At the United Nations’ AI for Good Global Summit in Geneva this week, visitors could meet and mingle with Robert the Robot, a six-foot-something Tesla Optimus lookalike wearing a suit and tie, whose digital screen-for-a-face would alternate with images of Trump, Obama, and Mark Zuckerberg. Robert (not to be confused with Robby the Robot, the iconic character from the 1956 film Forbidden Planet) was built by a Swiss robotics firm called RB Labs, and designed to mimic the subtleties of nonverbal facial cues that make up every human-to-human interaction—even if we’re not consciously aware of them.

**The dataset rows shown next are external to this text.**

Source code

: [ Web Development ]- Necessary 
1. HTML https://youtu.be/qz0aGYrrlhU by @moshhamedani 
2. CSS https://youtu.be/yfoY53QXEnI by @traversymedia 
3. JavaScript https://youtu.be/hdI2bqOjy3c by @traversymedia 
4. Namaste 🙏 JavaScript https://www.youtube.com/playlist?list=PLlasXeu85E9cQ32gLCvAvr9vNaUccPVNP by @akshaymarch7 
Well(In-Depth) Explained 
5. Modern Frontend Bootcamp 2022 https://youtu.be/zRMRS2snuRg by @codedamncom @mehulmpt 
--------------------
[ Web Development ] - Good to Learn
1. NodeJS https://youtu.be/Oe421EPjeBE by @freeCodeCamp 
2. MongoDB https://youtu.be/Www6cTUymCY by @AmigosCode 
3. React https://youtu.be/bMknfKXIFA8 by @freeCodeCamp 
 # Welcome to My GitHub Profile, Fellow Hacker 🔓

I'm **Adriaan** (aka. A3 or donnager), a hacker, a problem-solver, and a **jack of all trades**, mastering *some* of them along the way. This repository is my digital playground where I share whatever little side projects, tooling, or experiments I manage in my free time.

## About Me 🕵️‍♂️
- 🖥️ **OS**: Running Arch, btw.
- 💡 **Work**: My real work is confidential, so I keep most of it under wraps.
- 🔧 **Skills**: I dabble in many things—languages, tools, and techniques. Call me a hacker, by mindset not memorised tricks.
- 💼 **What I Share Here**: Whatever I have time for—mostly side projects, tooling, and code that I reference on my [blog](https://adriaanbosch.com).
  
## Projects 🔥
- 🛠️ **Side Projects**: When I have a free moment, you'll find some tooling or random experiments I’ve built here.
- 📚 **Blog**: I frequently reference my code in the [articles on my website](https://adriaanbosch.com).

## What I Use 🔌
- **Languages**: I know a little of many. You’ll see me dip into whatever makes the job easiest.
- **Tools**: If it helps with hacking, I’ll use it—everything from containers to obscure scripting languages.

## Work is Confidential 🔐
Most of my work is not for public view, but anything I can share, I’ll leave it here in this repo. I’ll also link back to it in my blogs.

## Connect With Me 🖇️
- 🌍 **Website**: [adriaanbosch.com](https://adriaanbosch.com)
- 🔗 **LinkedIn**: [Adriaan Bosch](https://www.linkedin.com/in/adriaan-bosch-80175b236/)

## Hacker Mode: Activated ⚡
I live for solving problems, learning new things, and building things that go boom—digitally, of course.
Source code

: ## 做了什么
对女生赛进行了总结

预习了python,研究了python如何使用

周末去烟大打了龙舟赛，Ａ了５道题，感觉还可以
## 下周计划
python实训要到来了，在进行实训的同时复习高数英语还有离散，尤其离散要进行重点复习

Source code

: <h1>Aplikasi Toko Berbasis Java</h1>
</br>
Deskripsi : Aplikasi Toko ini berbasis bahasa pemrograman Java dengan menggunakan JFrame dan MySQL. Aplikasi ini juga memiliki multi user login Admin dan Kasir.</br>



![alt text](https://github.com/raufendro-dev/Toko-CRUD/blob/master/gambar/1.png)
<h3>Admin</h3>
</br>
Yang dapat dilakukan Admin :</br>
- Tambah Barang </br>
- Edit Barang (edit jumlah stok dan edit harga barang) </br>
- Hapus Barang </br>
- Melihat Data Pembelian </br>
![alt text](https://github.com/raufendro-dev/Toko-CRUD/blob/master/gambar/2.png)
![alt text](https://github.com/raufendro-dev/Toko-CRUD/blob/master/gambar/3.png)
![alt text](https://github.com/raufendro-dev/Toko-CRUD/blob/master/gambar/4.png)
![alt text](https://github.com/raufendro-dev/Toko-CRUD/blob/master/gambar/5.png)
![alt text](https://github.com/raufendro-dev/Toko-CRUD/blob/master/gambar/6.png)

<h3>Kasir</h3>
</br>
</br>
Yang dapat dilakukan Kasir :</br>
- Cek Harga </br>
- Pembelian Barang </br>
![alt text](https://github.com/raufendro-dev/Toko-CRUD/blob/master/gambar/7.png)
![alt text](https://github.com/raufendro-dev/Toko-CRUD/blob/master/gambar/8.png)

“In the future, we think it will be important to communicate with a robot and for humans to receive information from its expressions, like seeing a smile to know if it’s happy or not,” RL Labs cofounder Robin Kranbroekers told Reuters in recorded interview, while in the background, Robert, seen wearing a digital mask of Trump’s visage like Leatherface, stared blankly at some point just off-camera. “So if I make [Robert the Robot] do something silly right now, I don’t think people will mistake him for the real Donald Trump. I don’t believe we’re falling into that uncanny valley trap.”

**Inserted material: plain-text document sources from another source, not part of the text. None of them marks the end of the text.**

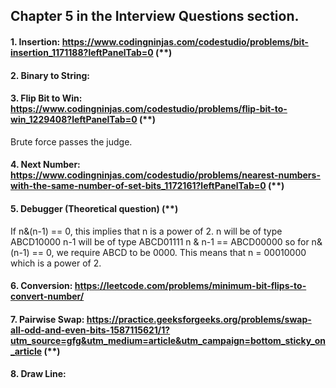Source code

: ## Chapter 5 in the Interview Questions section.

#### 1. Insertion: https://www.codingninjas.com/codestudio/problems/bit-insertion_1171188?leftPanelTab=0 (**)

#### 2. Binary to String:

#### 3. Flip Bit to Win: https://www.codingninjas.com/codestudio/problems/flip-bit-to-win_1229408?leftPanelTab=0 (**)
  Brute force passes the judge.

#### 4. Next Number: https://www.codingninjas.com/codestudio/problems/nearest-numbers-with-the-same-number-of-set-bits_1172161?leftPanelTab=0 (**)

#### 5. Debugger (Theoretical question) (**)
  If n&(n-1) == 0, this implies that n is a power of 2. 
  n will be of type ABCD10000
  n-1 will be of type ABCD01111
  n & n-1 == ABCD00000 so for n&(n-1) == 0, we require ABCD to be 0000.
  This means that n = 00010000 which is a power of 2.

#### 6. Conversion: https://leetcode.com/problems/minimum-bit-flips-to-convert-number/ 

#### 7. Pairwise Swap: https://practice.geeksforgeeks.org/problems/swap-all-odd-and-even-bits-1587115621/1?utm_source=gfg&utm_medium=article&utm_campaign=bottom_sticky_on_article (**)

#### 8. Draw Line:
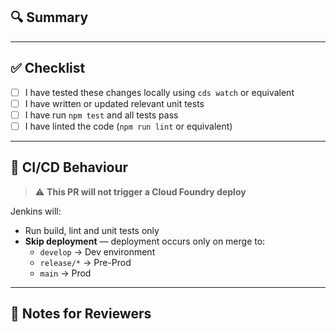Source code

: ## 🔍 Summary

<!-- Briefly describe what this PR changes, fixes, or adds -->

---

## ✅ Checklist

- [ ] I have tested these changes locally using `cds watch` or equivalent
- [ ] I have written or updated relevant unit tests
- [ ] I have run `npm test` and all tests pass
- [ ] I have linted the code (`npm run lint` or equivalent)

---

## 🧪 CI/CD Behaviour

> ⚠️ **This PR will not trigger a Cloud Foundry deploy**

Jenkins will:
- Run build, lint and unit tests only
- **Skip deployment** — deployment occurs only on merge to:
  - `develop` → Dev environment
  - `release/*` → Pre-Prod
  - `main` → Prod

---

## 📌 Notes for Reviewers

<!-- Optional: anything you'd like the reviewer to focus on, or known limitations -->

On that, we can agree. (And in the interest of time, we’re not going to begin to parse what it’s even supposed to mean for a nonconscious robot to feel “happy.”) In the video posted by Reuters, Roberts’ eyes at one point seem to haphazardly drift in different directions. And in another clip, its heterochromatic eyes wear a blank expression while it frowns, cartoon-like, before suddenly switching to a gleeful smile. There are many reasons to feel alarmed while watching the video, but the possibility that humans might be tricked into mistaking Robert for the actual Mark Zuckerberg or Donald Trump is definitely not one of them.

To be fair, humanoid robot R&D has made significant strides in recent years, driven in large part by AI models that can predict how they ought to respond to novel situations based on vast troves of real-world training data. But as the interminable struggles of the autonomous vehicle industry have shown, researchers have yet to build robots—humanoid or otherwise—that can competently respond to the limitless unpredictability of the real world. When videos of Optimus serving drinks emerged online in 2024, it seemed to many like a legitimate breakthrough, until it was revealed that it was basically a mechanical marionette, with human operators pulling its strings behind the scenes.

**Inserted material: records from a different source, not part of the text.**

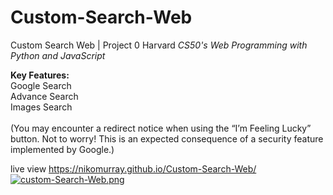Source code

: # Custom-Search-Web
Custom Search Web | Project 0 Harvard *CS50's Web Programming with Python and JavaScript*

**Key Features:**<br>
Google Search<br>
Advance Search<br>
Images Search<br><br>
(You may encounter a redirect notice when using the “I’m Feeling Lucky” button. Not to worry! This is an expected consequence of a security feature implemented by Google.)<br>

live view https://nikomurray.github.io/Custom-Search-Web/ <br>
[![custom-Search-Web.png](https://i.postimg.cc/WzzYdMh6/custom-Search-Web.png)](https://postimg.cc/1VxrTV0f) 

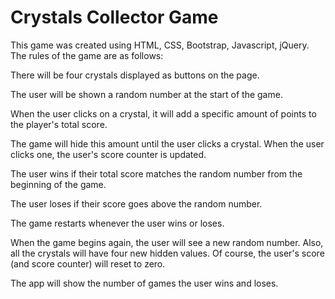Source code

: # Crystals Collector Game

This game was created using HTML, CSS, Bootstrap, Javascript, jQuery. The rules of the game are as follows:

There will be four crystals displayed as buttons on the page.

The user will be shown a random number at the start of the game.

When the user clicks on a crystal, it will add a specific amount of points to the player's total score. 

The game will hide this amount until the user clicks a crystal.
When the user clicks one, the user's score counter is updated.

The user wins if their total score matches the random number from the beginning of the game.

The user loses if their score goes above the random number.

The game restarts whenever the user wins or loses.

When the game begins again, the user will see a new random number. Also, all the crystals will have four new hidden values. Of course, the user's score (and score counter) will reset to zero.

The app will show the number of games the user wins and loses.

Disembodied large language models that communicate solely via text are much better at fooling human users into believing that they, too, are conscious beings, as has been repeatedly demonstrated in recent years. None other than Richard Dawkins, the staunchest of materialists, has fallen into this trap. Voice models are also getting better at imitating the subtleties of human speech, but these too have a long way to go before they start to truly veer into uncanny valley territory.

Robert the Robot can be booked for trade shows, conferences, and other events (not birthday parties, sadly), according to RB Labs’ website. The company is also hiring for several positions, including a “robot safety assurance engineer” and an engineer specializing in world models, a branch of AI that, for some researchers, is the most promising route to artificial general intelligence, or AGI.